On pourrait consacrer l’essentiel de ce compte rendu à chanter les louanges de Roberto Alagna. Et ce serait amplement mérité. Ce nouvel album le montre intact de jouvence, d’éclat et de mordant. Trente ans après ses débuts au concours Pavarotti, Alagna affiche une santé vocale insolente. Tout est chanté avec vaillance, aucun subterfuge ne vient amoindrir la sincérité d’un artiste qui veut en permanence tout donner.
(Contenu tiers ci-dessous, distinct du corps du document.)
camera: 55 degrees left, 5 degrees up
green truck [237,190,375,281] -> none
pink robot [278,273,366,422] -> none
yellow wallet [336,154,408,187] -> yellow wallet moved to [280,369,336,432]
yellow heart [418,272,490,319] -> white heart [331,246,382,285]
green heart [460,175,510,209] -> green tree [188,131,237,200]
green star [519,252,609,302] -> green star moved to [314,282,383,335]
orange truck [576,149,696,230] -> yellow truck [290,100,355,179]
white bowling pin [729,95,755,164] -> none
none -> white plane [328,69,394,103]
A ces moyens physiques somptueux, à cet engagement de chaque instant, à toutes ces qualités que Sylvain Fort détaillait avec gourmandise dans son récent article d’hommage, il faut ajouter une diction qui permet de comprendre toutes les inflexions des textes et de singulariser les personnages avec intelligence, loin du cliché du ténor qui aligne ses rôles en les claironnant de manière toujours semblable. A 55 ans, beaucoup de ses collègues ont leur avenir derrière eux et montrent des signes de fatigue. Rien de tel ici, et on attend avec impatience les prochains enregistrements d’un artiste qui semble ne jamais se reposer sur ses lauriers.
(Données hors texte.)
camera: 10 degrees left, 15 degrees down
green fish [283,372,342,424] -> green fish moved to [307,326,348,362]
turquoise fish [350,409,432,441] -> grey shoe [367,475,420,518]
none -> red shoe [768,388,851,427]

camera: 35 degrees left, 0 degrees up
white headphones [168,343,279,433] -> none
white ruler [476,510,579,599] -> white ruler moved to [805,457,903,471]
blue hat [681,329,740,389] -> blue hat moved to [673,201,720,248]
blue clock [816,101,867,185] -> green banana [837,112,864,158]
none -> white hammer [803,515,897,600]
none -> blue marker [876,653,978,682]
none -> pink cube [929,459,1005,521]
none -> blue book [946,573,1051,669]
Pourtant, la prestation d’Alagna, si solaire soit-elle, n’est pas la chose la plus essentielle de cet album. Ce qui est fabuleux, c’est qu’un artiste de cette trempe, dans un répertoire où il est aussi à l’aise, sache faire sa place – et quelle place ! – à sa partenaire, Aleksandra Kurzak. Il faut entendre la façon qu’il a de communiquer son excellence à la soprano, de l’amener sur les cimes où lui évolue depuis longtemps, en entourant sa voix lorsqu’elle donne des signes de fragilité, en la laissant se déployer en toute liberté lorsqu’elle a trouvé son assise. Le duo de Madame Butterfly est un parfait exemple : Alagna commence, et donne le ton, d’abord celui de la douceur et de la mise en confiance, qui aide la soprano à poser les fondations de son chant, puis il fait monter la passion, qui embrase aussi vite sa partenaire. Une fois le flambeau allumé, cela devient un festival d’aigus, un concours à celui qui lancera les notes les plus enivrantes.
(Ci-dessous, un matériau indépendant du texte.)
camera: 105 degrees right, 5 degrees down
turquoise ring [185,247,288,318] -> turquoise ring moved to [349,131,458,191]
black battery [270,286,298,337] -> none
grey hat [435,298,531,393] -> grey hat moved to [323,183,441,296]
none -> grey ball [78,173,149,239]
La carrière déjà prestigieuse de l’artiste polonaise a permis à de nombreux spectateurs de relever ses atouts : une technique souveraine, affûtée par la fréquentation du bel canto, doublée d’une expressivité très sure, et surtout, le je-ne-sais-quoi qui fait défaut à tant de jeunes chanteuses du circuit international : une couleur vocale, un grain immédiatement reconnaissable, une griffe qui lui appartient en propre, et qui la distingue de tant d’autres « jolies voix ». Aleksandra Kurzak sait en outre caractériser ses personnages, sans verser dans l’outrance : elle est une Tosca jalouse mais pas hystérique, une Manon légère mais pas minaudante, une Mimi touchante mais qui ne larmoie pas … Des ombres d’un glorieux passé sont audibles dans son chant. Tantôt Freni pour la sincérité, tantôt Callas pour la fêlure du timbre, tantôt Scotto pour la fièvre dans l’aigu : mais Alexandra Kurzak ne copie personne. Elle butine son miel partout où cela lui semble bon, et offre sa synthèse, toute personnelle. Loin donc d’être l’album people que certains craignaient, ce disque propose deux artistes à égalité : l’un au sommet de ses moyens, l’autre prête à accéder aux plus hautes marches du monde lyrique. Un passage de témoin ?
A noter enfin, la qualité de l’accompagnement orchestral de Riccardo Frizza à la tête du Sinfonia Varsovia. Alors que Puccini réclame normalement la continuité et le temps long, le chef parvient à donner vie à ces extraits d’opéras si peu aptes à être coupés en tranche. Flattés par une prise de son qui ne craint pas l’hédonisme, les instrumentistes polonais déversent un flot de beautés presque excessives. Le tragique puccinien n’est pas toujours au rendez-vous, mais il est presque impossible de résister, surtout que cette démonstration d’orchestre grand style est en parfaite adéquation avec le chant de deux tourtereaux de l’art lyrique. Beaucoup vous diront que tout cela est du kitsch, du marketing, du clinquant. Ils ont tort. C’est de l’amour en musique, tout simplement.